Timely antiviral treatment and prevention can diminish the morbidity and mortality caused by influenza seasonal, zoonotic, and pandemic infections. However, the emergence of antiviral resistance threatens the utility of available agents and sometimes contributes to poor clinical outcomes. Adamantanes, once effective, are now obsolete for seasonal influenza use due to widespread resistance. Neuraminidase inhibitors remain the mainstay of therapy, but oseltamivir-resistant A(H1N1) virus spread globally in 2007-2009, and treatment-emergent oseltamivir resistance arises more commonly in some influenza A subtypes and hosts, as does baloxavir resistance.

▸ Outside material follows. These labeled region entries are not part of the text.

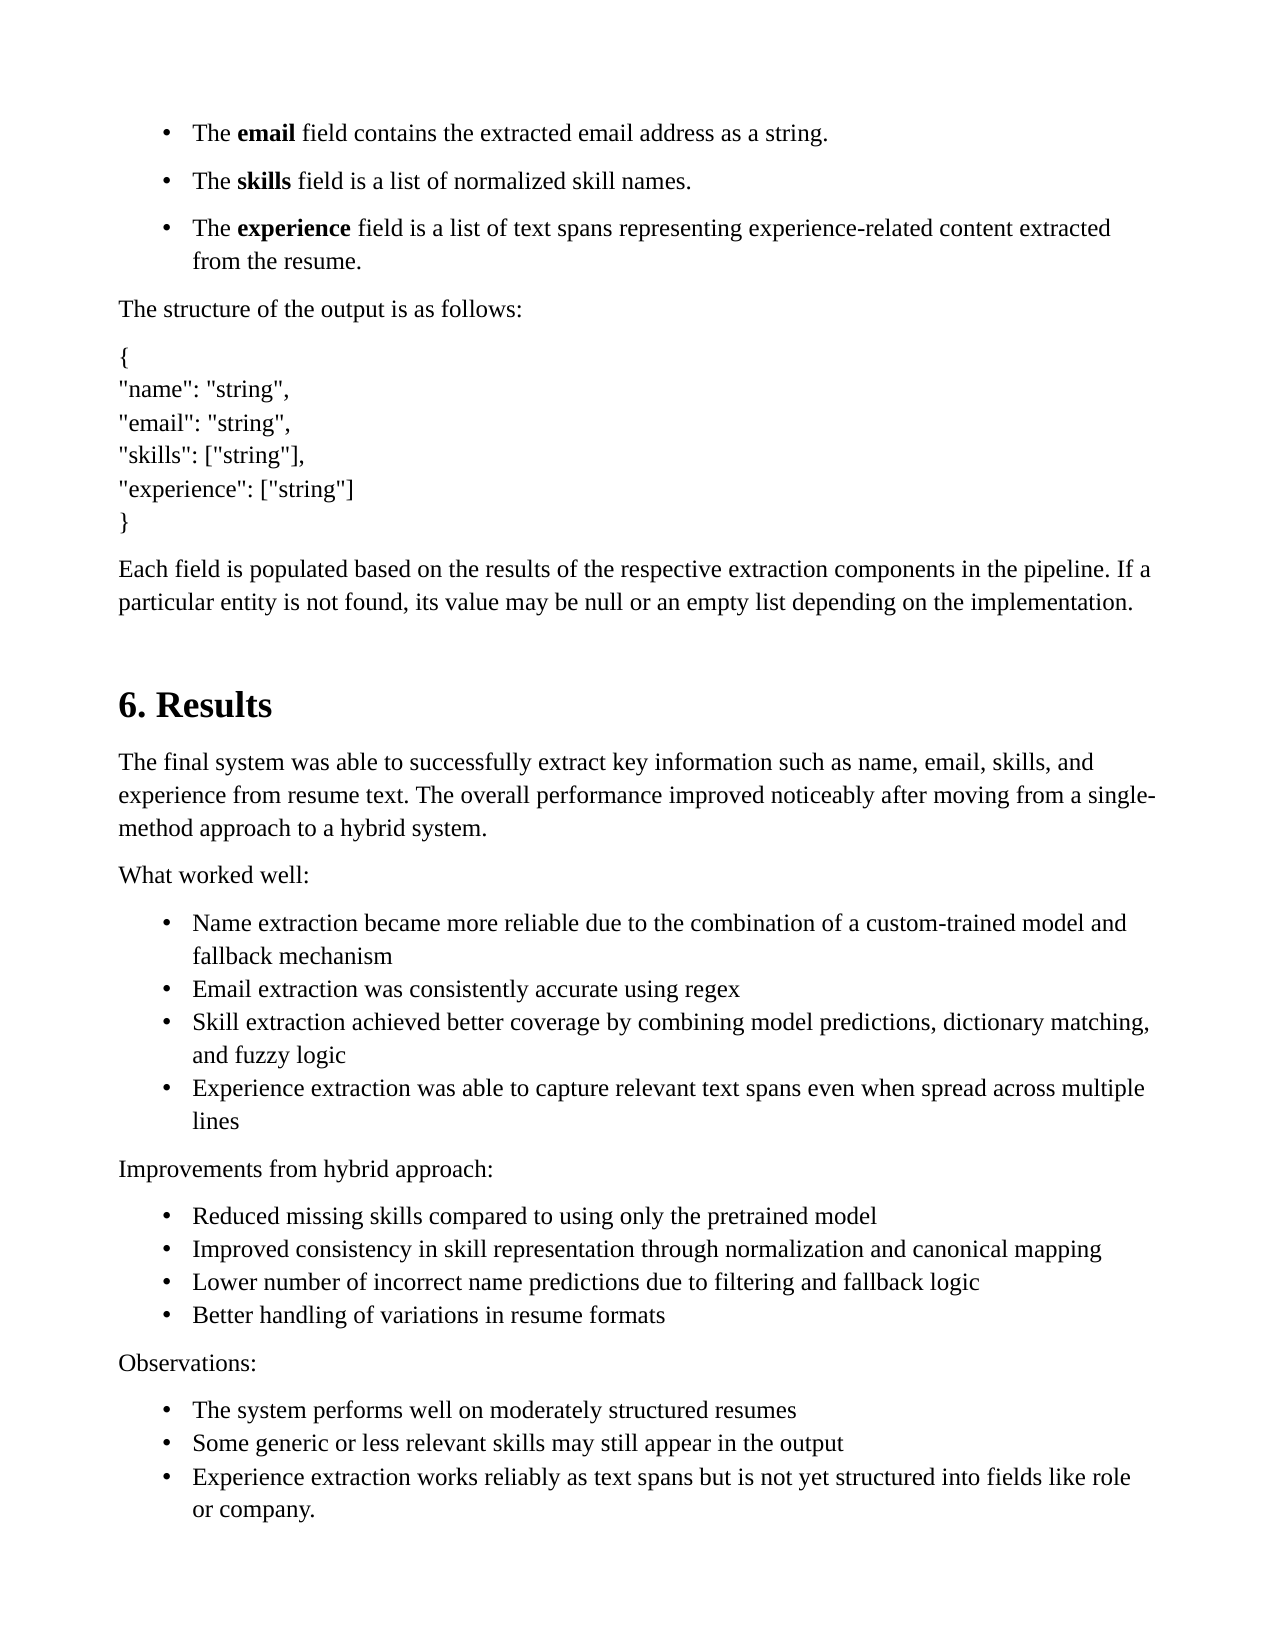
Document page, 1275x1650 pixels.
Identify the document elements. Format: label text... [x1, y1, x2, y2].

text Observations: [118, 1348, 1157, 1377]
list The email field contains the extracted email address as a string. [162, 118, 1157, 147]
list Email extraction was consistently accurate using regex [162, 974, 1157, 1003]
list Lower number of incorrect name predictions due to filtering and fallback logic [162, 1267, 1157, 1296]
list Name extraction became more reliable due to the combination of a custom-trained model and fallback mechanism [162, 908, 1157, 970]
text The final system was able to successfully extract key information such as name, email, skills, and experience from resume text. The overall performance improved noticeably after moving from a single-method approach to a hybrid system. [118, 747, 1157, 841]
text What worked well: [118, 860, 1157, 889]
list Experience extraction works reliably as text spans but is not yet structured into fields like role or company. [162, 1462, 1157, 1523]
list Some generic or less relevant skills may still appear in the output [162, 1428, 1157, 1457]
text Improvements from hybrid approach: [118, 1154, 1157, 1182]
list Improved consistency in skill representation through normalization and canonical mapping [162, 1234, 1157, 1263]
list Experience extraction was able to capture relevant text spans even when spread across multiple lines [162, 1073, 1157, 1135]
text Each field is populated based on the results of the respective extraction components in the pipeline. If a particular entity is not found, its value may be null or an empty list depending on the implementation. [118, 554, 1157, 616]
list Better handling of variations in resume formats [162, 1300, 1157, 1329]
list Reduced missing skills compared to using only the pretrained model [162, 1201, 1157, 1230]
text The structure of the output is as follows: [118, 294, 1157, 323]
list The skills field is a list of normalized skill names. [162, 166, 1157, 194]
text { "name": "string", "email": "string", "skills": ["string"], "experience": ["string"] } [118, 342, 1157, 535]
list The system performs well on moderately structured resumes [162, 1396, 1157, 1424]
list The experience field is a list of text spans representing experience-related content extracted from the resume. [162, 213, 1157, 275]
list Skill extraction achieved better coverage by combining model predictions, dictionary matching, and fuzzy logic [162, 1007, 1157, 1069]
text 6. Results [118, 682, 1157, 726]
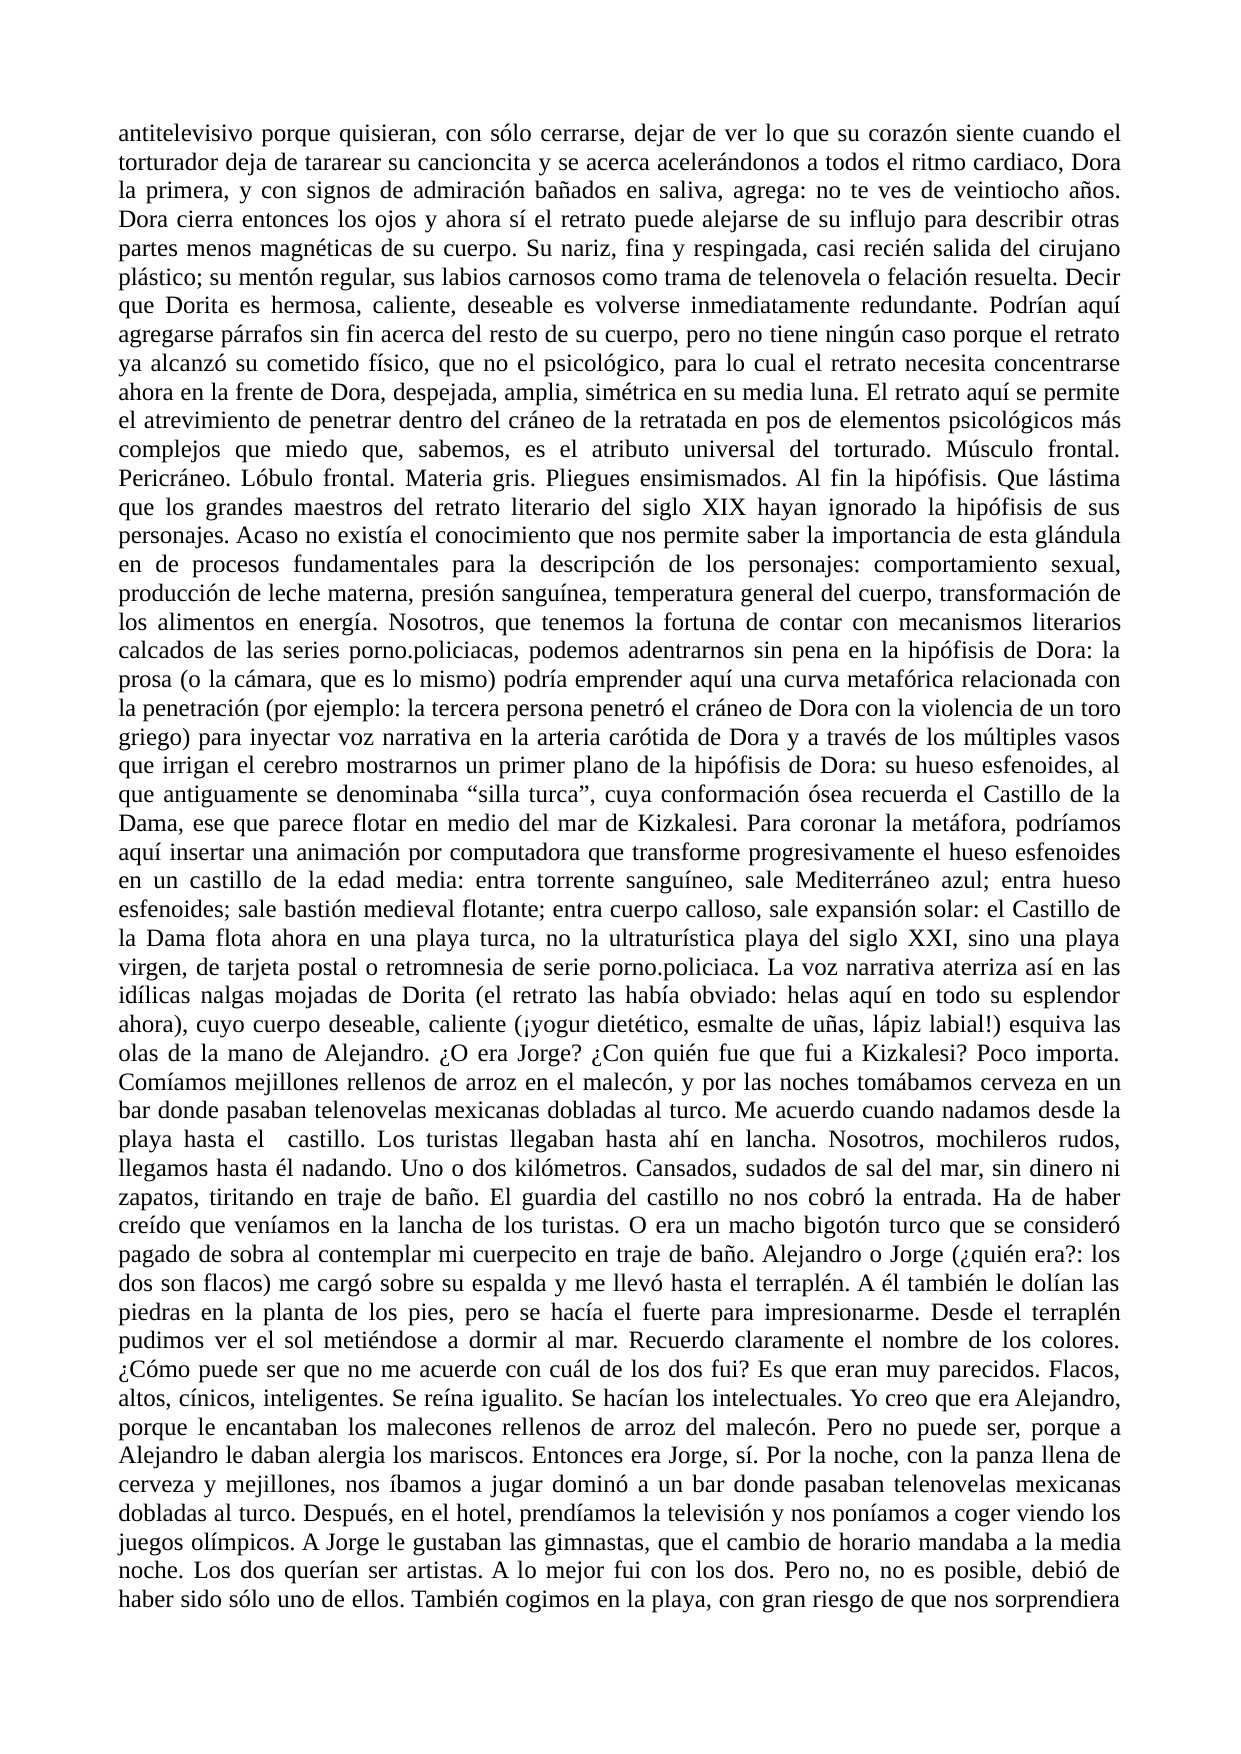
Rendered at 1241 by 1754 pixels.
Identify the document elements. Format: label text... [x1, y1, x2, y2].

Resistant influenza variants sometimes occur in birds and pigs, highlighting the importance of surveillance in animal reservoirs. Genotypic and phenotypic methods are complementary in detecting and characterizing viral resistance. Combination antiviral therapy reduces the risk of treatment-emergent resistance in some studies, but further clinical trials are needed. Future priorities include developing antivirals and combinations with higher barriers to resistance, improving real-time detection of resistant variants, and strengthening surveillance in both humans and animals to inform clinical management and public health responses.